Oil has, perhaps more than any other market, been driven by headlines concerning the ongoing hostilities across the Middle East, particularly around the Strait of Hormuz.

Bitcoin climbs, but volatility persists

Bitcoin rallied over 6% yesterday, briefly topping $74,000 to hit a four-week high. It was a touch softer overnight, but continues to press up against an area of resistance which held prices down between March and June 2024. This is a big test for the cryptocurrency as it attempts to hold above $70,000 on any pullback.

There have been strong flows into US Bitcoin exchange-traded funds so far this month, which is evidence of renewed investor interest. Despite the rally, traders remain cautious given ongoing geopolitical risks and the broader volatility backdrop.

Market outlook

Markets remain highly sensitive to geopolitical headlines as the US–Iran conflict enters its sixth day. Defence Secretary Pete Hegseth maintains that the US is “winning decisively,” while President Trump has secured Senate backing to continue operations.
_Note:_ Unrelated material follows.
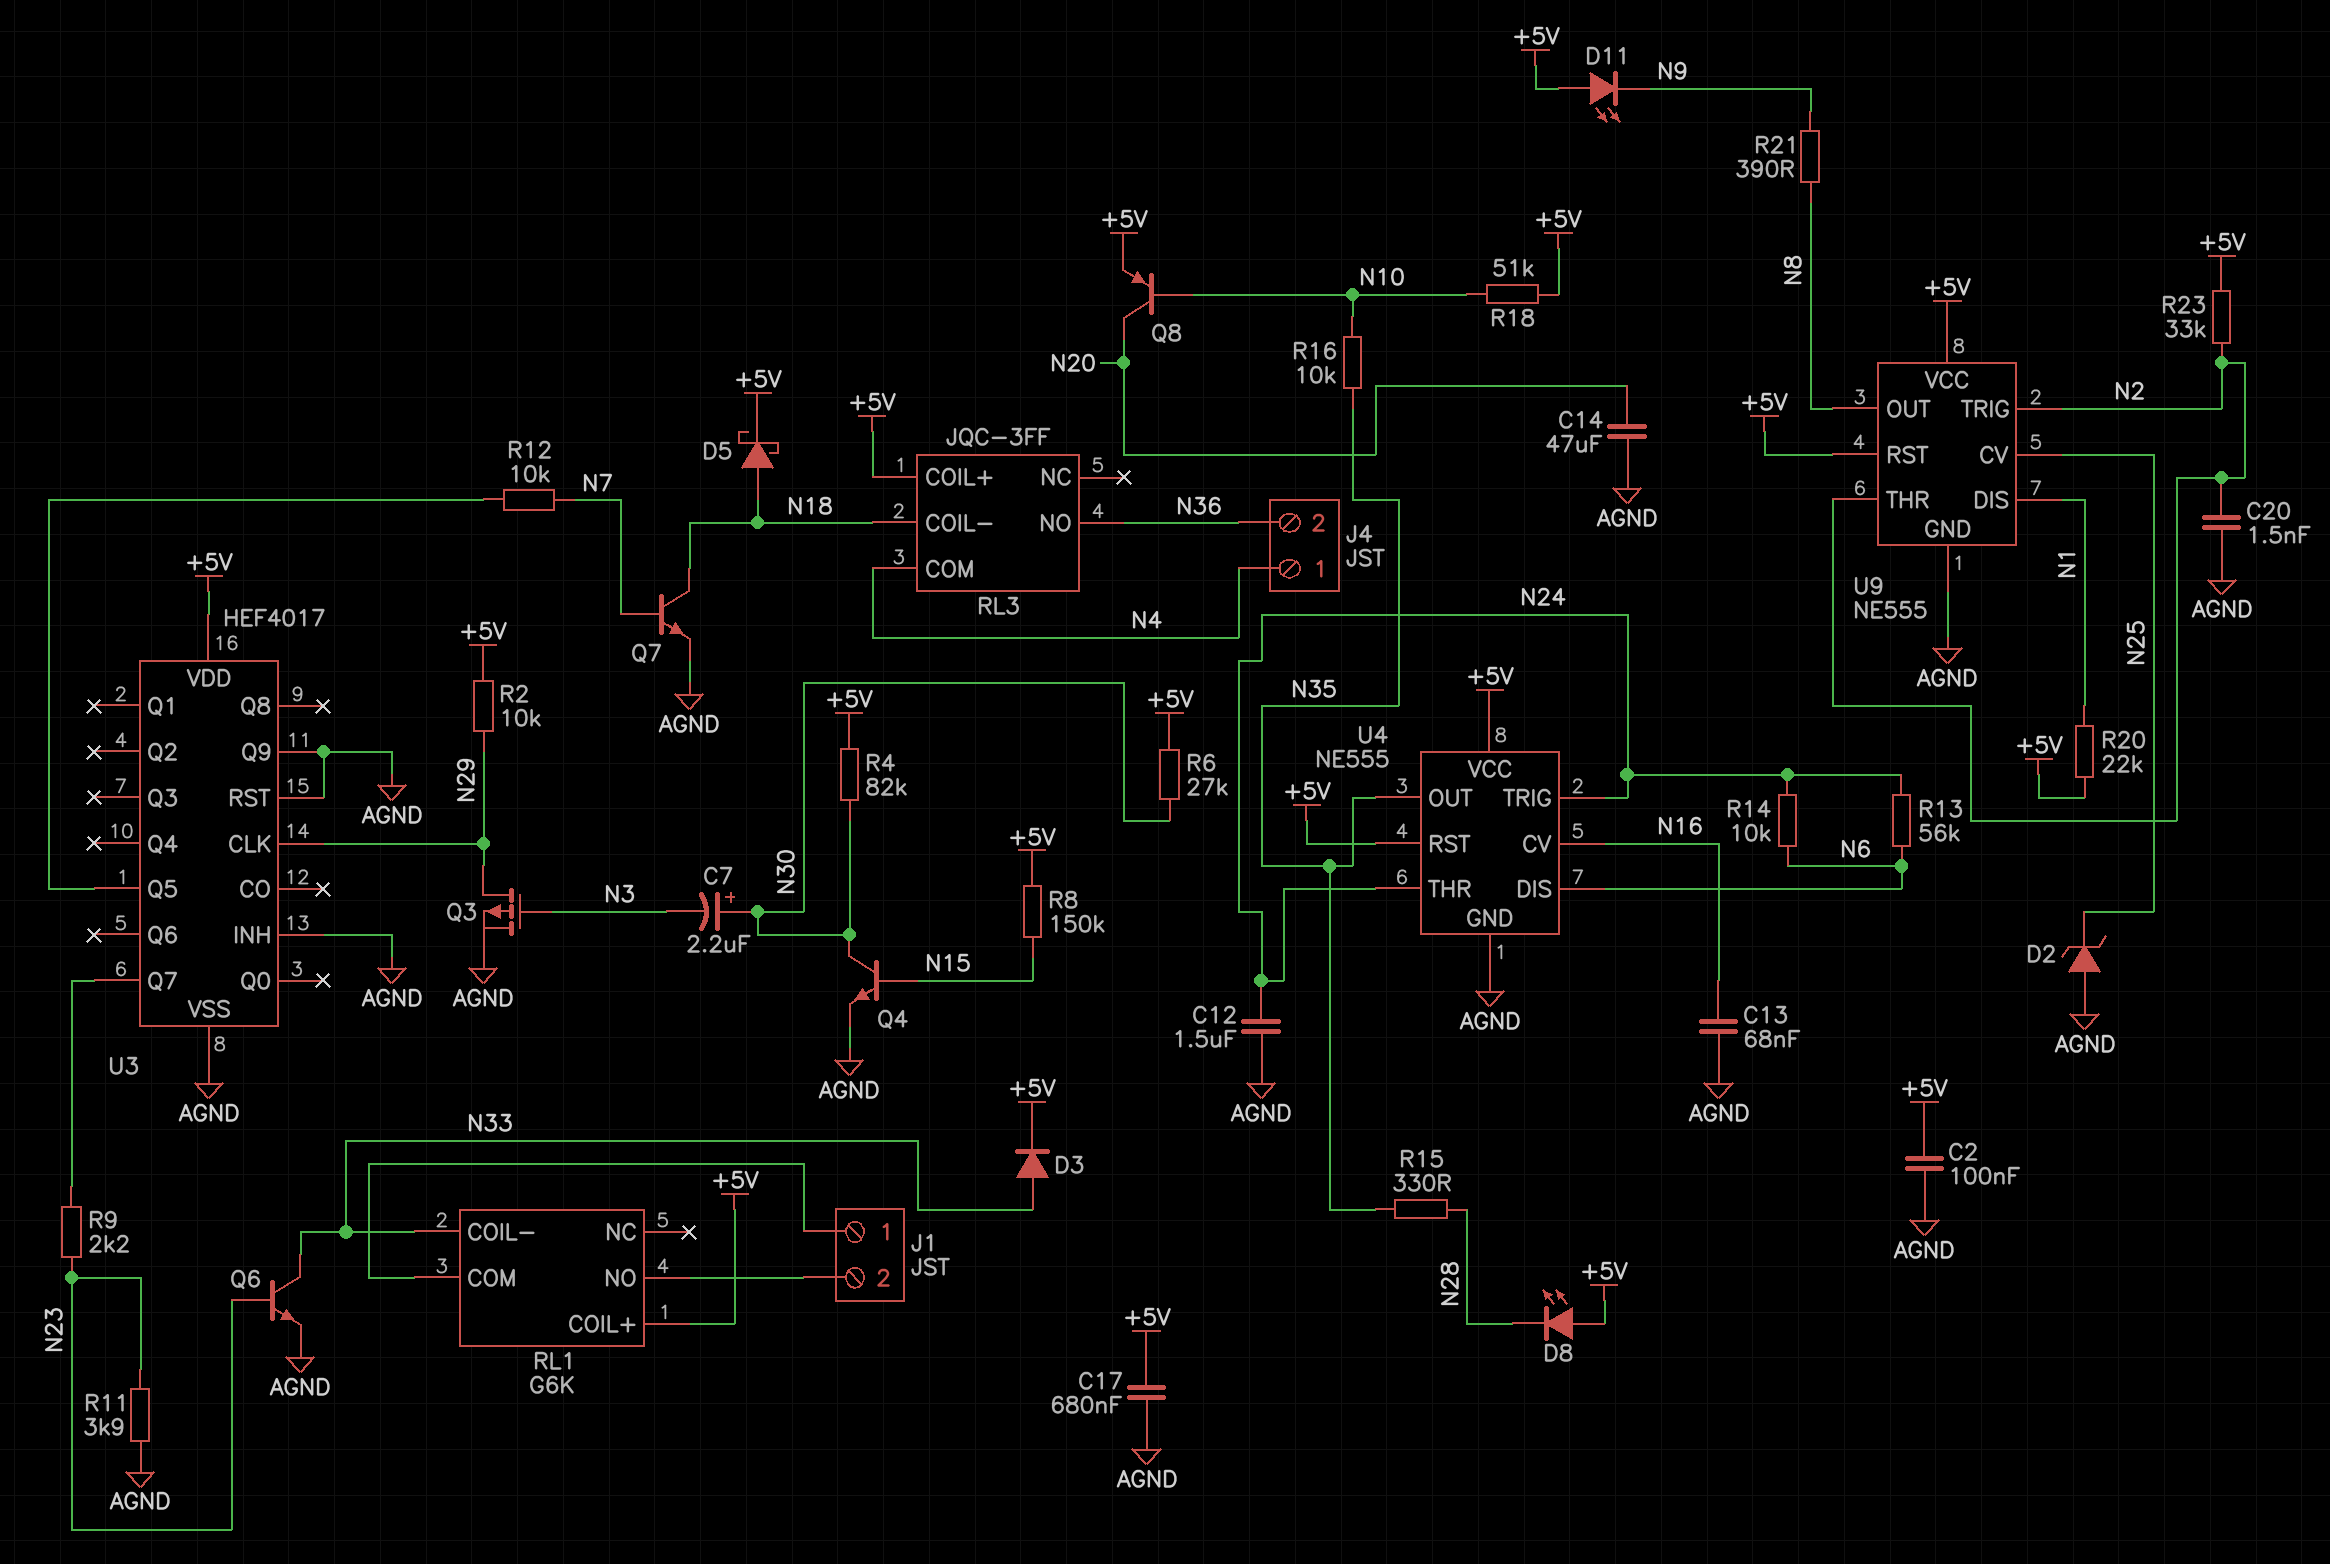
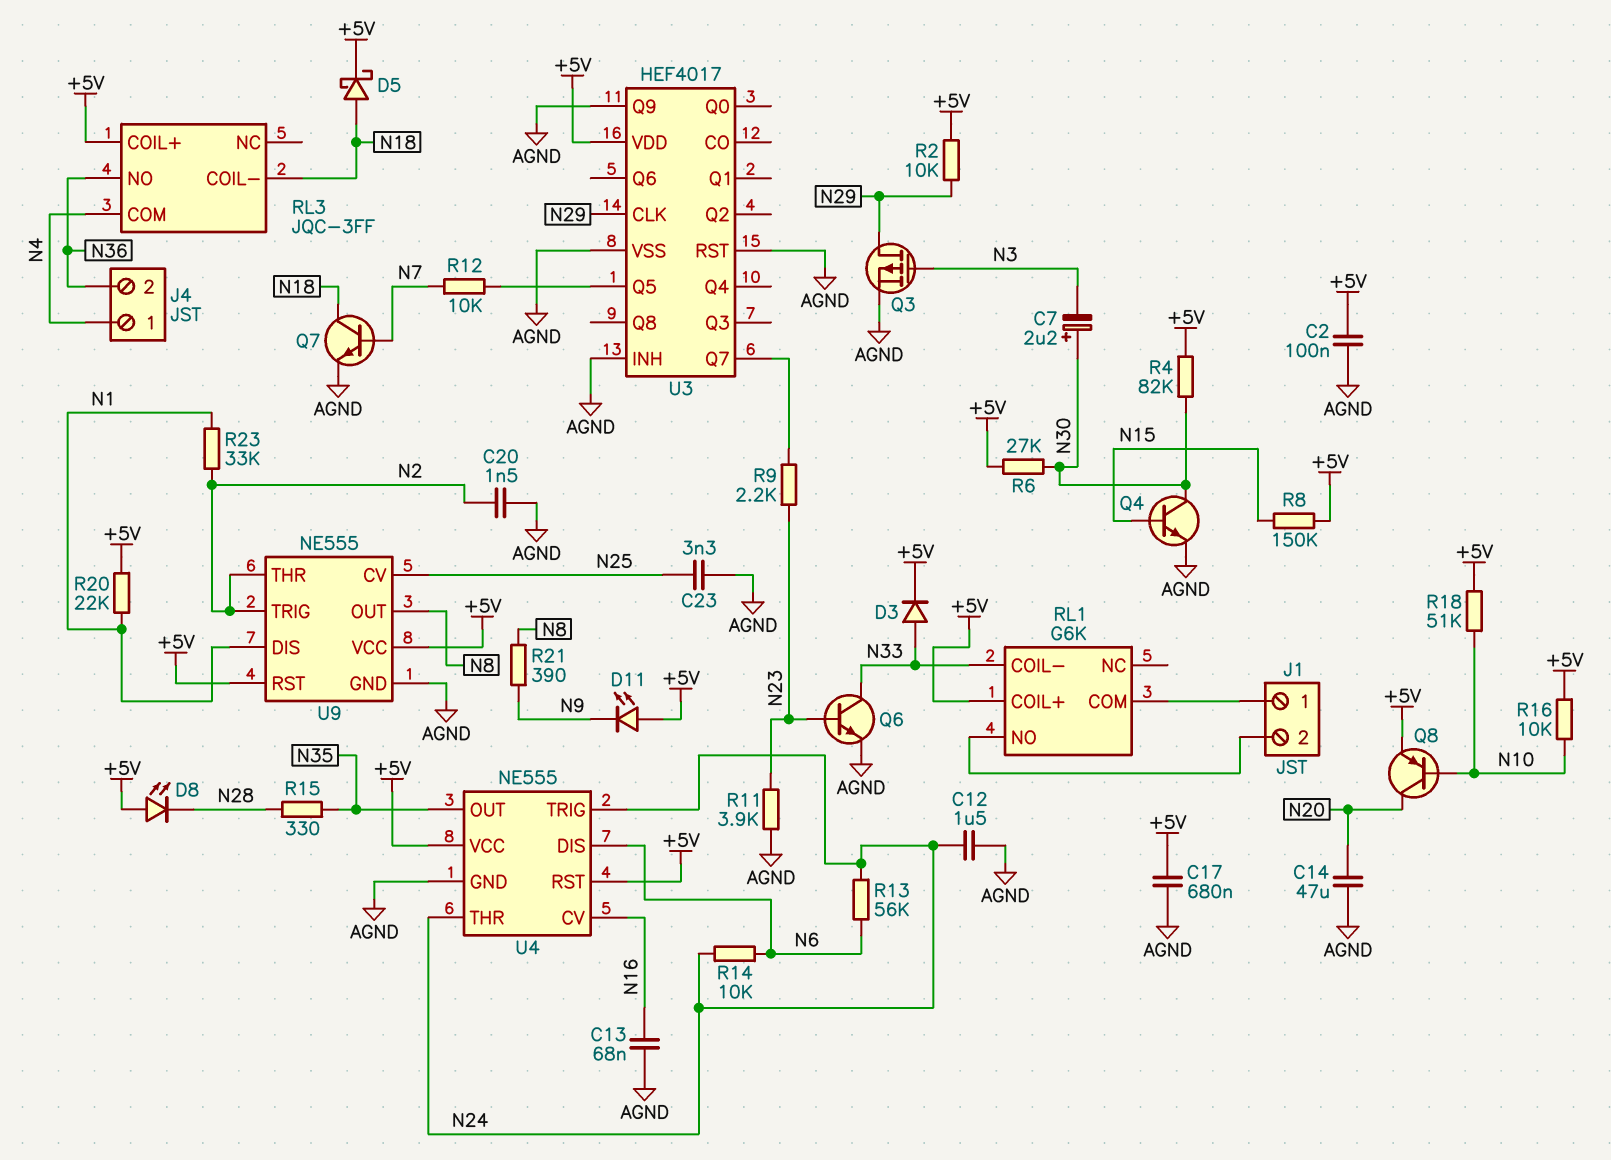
C23: none -> 3.3nF (AGND, N25)
D2: zener (A AGND, K N25) -> none
R16: 10k (N10, N35) -> 10k (+5V, N10)
R23: 33k (+5V, N2) -> 33k (N1, N2)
Treasury Secretary Scott Bessent confirmed that a 15% global tariff will begin this week, adding another macro layer for investors to assess.

Meanwhile, central banks globally face renewed inflation pressures as higher oil prices complicate the fight against rising consumer costs. Investors will monitor weekly Unemployment Claims, gas storage data, import prices and further Federal Reserve commentary, alongside earnings from major retailers including BJ’s Wholesale, Costco and Kroger.

The March VIX remains comfortably above 20, reflecting persistent volatility. With the cash US Dollar Index steady just south of 99.00 and oil prices closely watched for a potential move toward $100, markets appear to remain firmly driven by headlines in the near term.